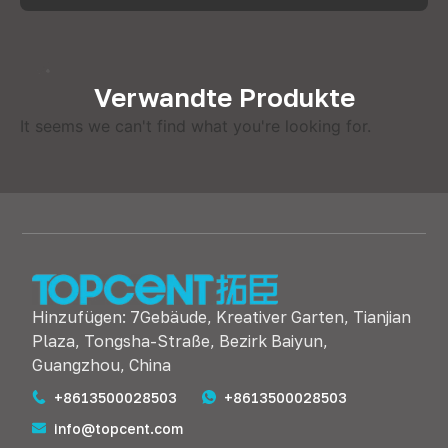
Verwandte Produkte
It seems we can't find what you're looking for
.
Hinzufügen: 7Gebäude, Kreativer Garten, Tianjian
Plaza, Tongsha-Straße, Bezirk Baiyun,
Guangzhou, China
+8613500028503
+8613500028503
info@topcent.com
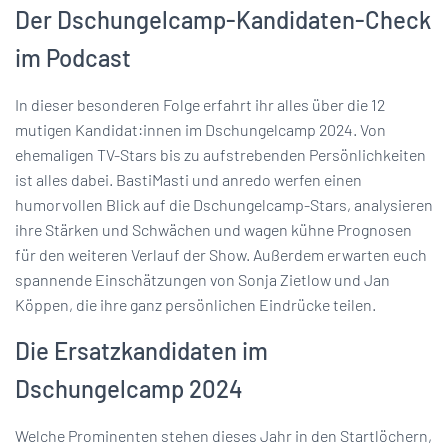
Der Dschungelcamp-Kandidaten-Check
im Podcast
In dieser besonderen Folge erfahrt ihr alles über die 12
mutigen Kandidat:innen im Dschungelcamp 2024. Von
ehemaligen TV-Stars bis zu aufstrebenden Persönlichkeiten
ist alles dabei. BastiMasti und anredo werfen einen
humorvollen Blick auf die Dschungelcamp-Stars, analysieren
ihre Stärken und Schwächen und wagen kühne Prognosen
für den weiteren Verlauf der Show. Außerdem erwarten euch
spannende Einschätzungen von Sonja Zietlow und Jan
Köppen, die ihre ganz persönlichen Eindrücke teilen.
Die Ersatzkandidaten im
Dschungelcamp 2024
Welche Prominenten stehen dieses Jahr in den Startlöchern,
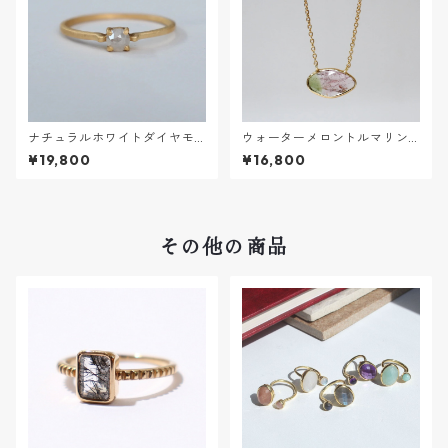
ナチュラルホワイトダイヤモ
ウォーターメロントルマリンN
ンドRING【K18VERMEIL】
ECKLACE【K18VERMEIL】
¥19,800
¥16,800
その他の商品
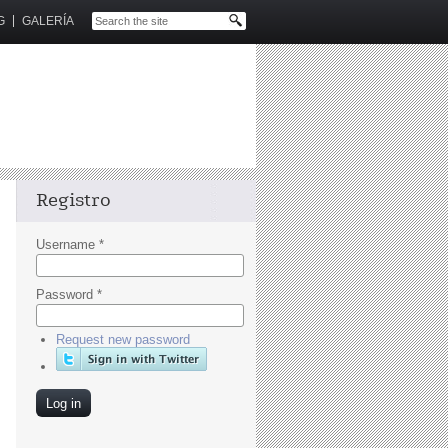
G
GALERÍA
Registro
Username
*
Password
*
Request new password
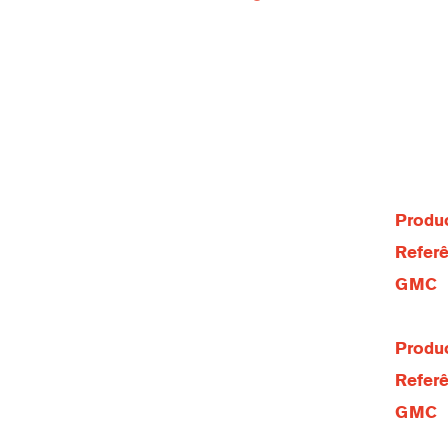
Produc
Referê
GMC
Produc
Referê
GMC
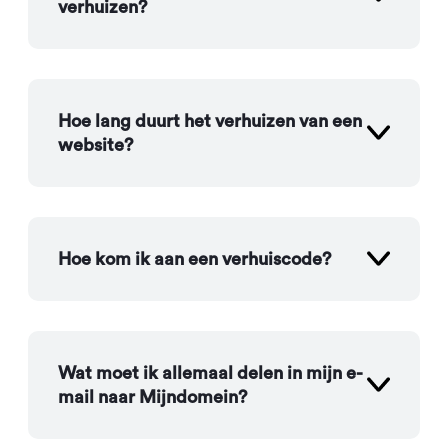
verhuizen?
Hoe lang duurt het verhuizen van een
website?
Hoe kom ik aan een verhuiscode?
Wat moet ik allemaal delen in mijn e-
mail naar Mijndomein?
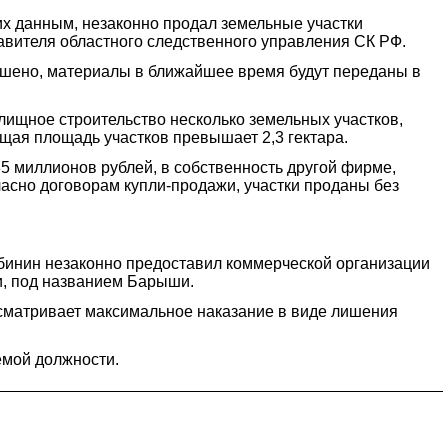
х данным, незаконно продал земельные участки
авителя областного следственного управления СК РФ.
шено, материалы в ближайшее время будут переданы в
лищное строительство несколько земельных участков,
щая площадь участков превышает 2,3 гектара.
35 миллионов рублей, в собственность другой фирме,
асно договорам купли-продажи, участки проданы без
убинин незаконно предоставил коммерческой организации
и, под названием Барыши.
усматривает максимальное наказание в виде лишения
емой должности.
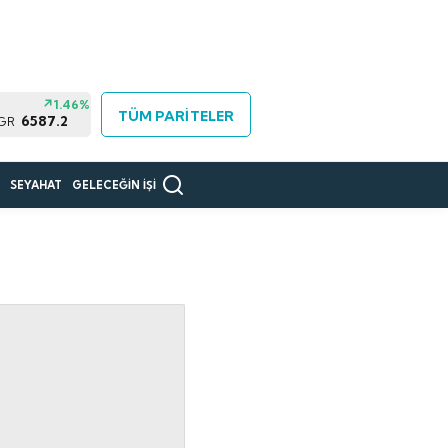
1.46%
TÜM PARİTELER
6587.2
 GR
R
SEYAHAT
GELECEĞİN İŞİ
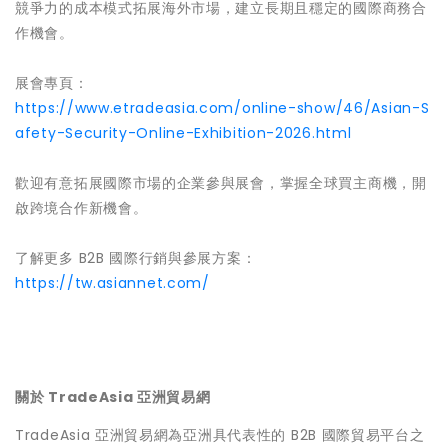
競爭力的成本模式拓展海外市場，建立長期且穩定的國際商務合
作機會。
展會專頁：
https://www.etradeasia.com/online-show/46/Asian-S
afety-Security-Online-Exhibition-2026.html
歡迎有意拓展國際市場的企業參與展會，掌握全球買主商機，開
啟跨境合作新機會。
了解更多 B2B 國際行銷與參展方案：
https://tw.asiannet.com/
關於 TradeAsia 亞洲貿易網
TradeAsia 亞洲貿易網為亞洲具代表性的 B2B 國際貿易平台之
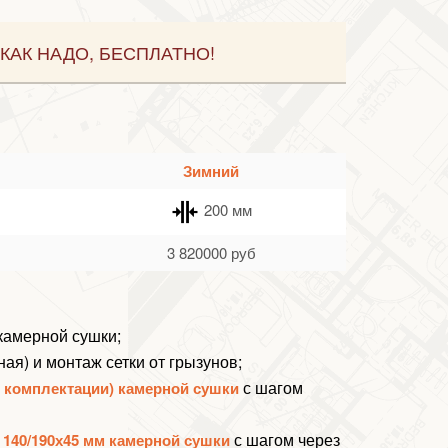
КАК НАДО, БЕСПЛАТНО!
Зимний
200 мм
3 820000
руб
 камерной сушки;
ная) и монтаж
сетки от грызунов
;
с шагом
й комплектации) камерной сушки
с шагом через
 140/190х45 мм камерной сушки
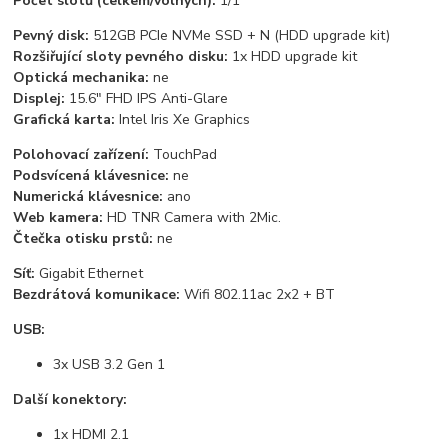
Počet slotů (celkem/volných):
1/1
Pevný disk:
512GB PCIe NVMe SSD + N (HDD upgrade kit)
Rozšiřující sloty pevného disku:
1x HDD upgrade kit
Optická mechanika:
ne
Displej:
15.6" FHD IPS Anti-Glare
Grafická karta:
Intel Iris Xe Graphics
Polohovací zařízení:
TouchPad
Podsvícená klávesnice:
ne
Numerická klávesnice:
ano
Web kamera:
HD TNR Camera with 2Mic.
Čtečka otisku prstů:
ne
Síť:
Gigabit Ethernet
Bezdrátová komunikace:
Wifi 802.11ac 2x2 + BT
USB:
3x USB 3.2 Gen 1
Další konektory:
1x HDMI 2.1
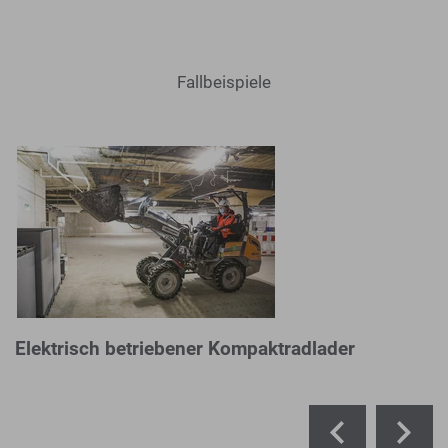
Fallbeispiele
Elektrisch betriebener Kompaktradlader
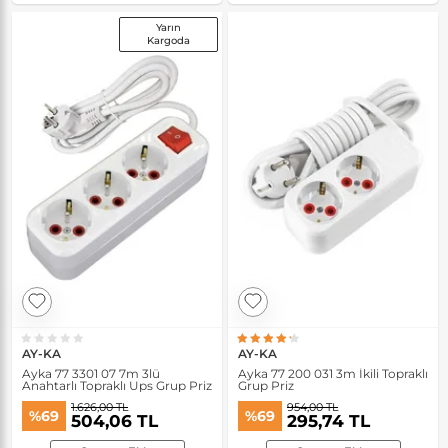
Yarın
Kargoda
AY-KA
AY-KA
Ayka 77 3301 07 7m 3lü
Ayka 77 200 031 3m İkili Topraklı
Anahtarlı Topraklı Ups Grup Priz
Grup Priz
1.626,00 TL
954,00 TL
%69
%69
504,06 TL
295,74 TL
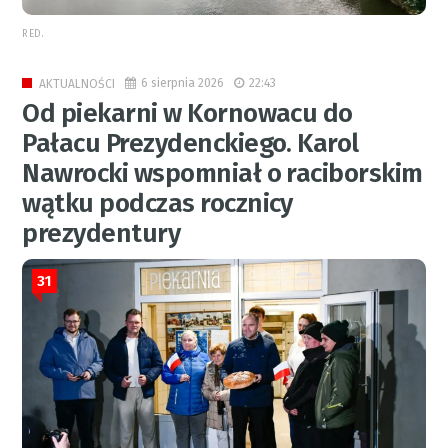
RED.
6 sierpnia 2026
22:43
AKTUALNOŚCI
Od piekarni w Kornowacu do
Pałacu Prezydenckiego. Karol
Nawrocki wspomniał o raciborskim
wątku podczas rocznicy
prezydentury
31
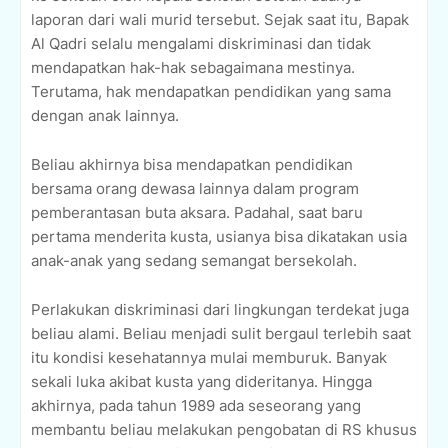
laporan dari wali murid tersebut. Sejak saat itu, Bapak
Al Qadri selalu mengalami diskriminasi dan tidak
mendapatkan hak-hak sebagaimana mestinya.
Terutama, hak mendapatkan pendidikan yang sama
dengan anak lainnya.
Beliau akhirnya bisa mendapatkan pendidikan
bersama orang dewasa lainnya dalam program
pemberantasan buta aksara. Padahal, saat baru
pertama menderita kusta, usianya bisa dikatakan usia
anak-anak yang sedang semangat bersekolah.
Perlakukan diskriminasi dari lingkungan terdekat juga
beliau alami. Beliau menjadi sulit bergaul terlebih saat
itu kondisi kesehatannya mulai memburuk. Banyak
sekali luka akibat kusta yang dideritanya. Hingga
akhirnya, pada tahun 1989 ada seseorang yang
membantu beliau melakukan pengobatan di RS khusus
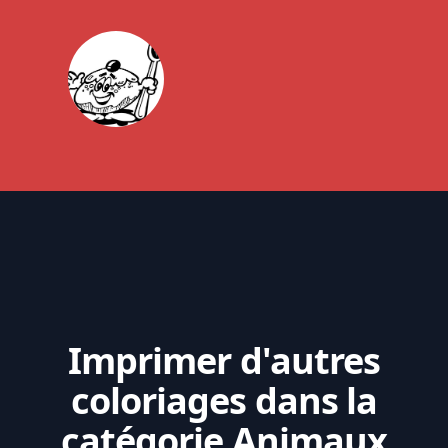
Imprimer d'autres
coloriages dans la
catégorie Animaux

# # # #

In the data above, copy out verbatim the lines from the one containing "КАК НАДО, БЕСПЛАТНО!" to the one containing "140/190х45 мм камерной сушки", including both of those lines.

» **TASK RESULT**
КАК НАДО, БЕСПЛАТНО!
Зимний
200 мм
3 820000
руб
 камерной сушки;
ная) и монтаж
сетки от грызунов
;
с шагом
й комплектации) камерной сушки
с шагом через
 140/190х45 мм камерной сушки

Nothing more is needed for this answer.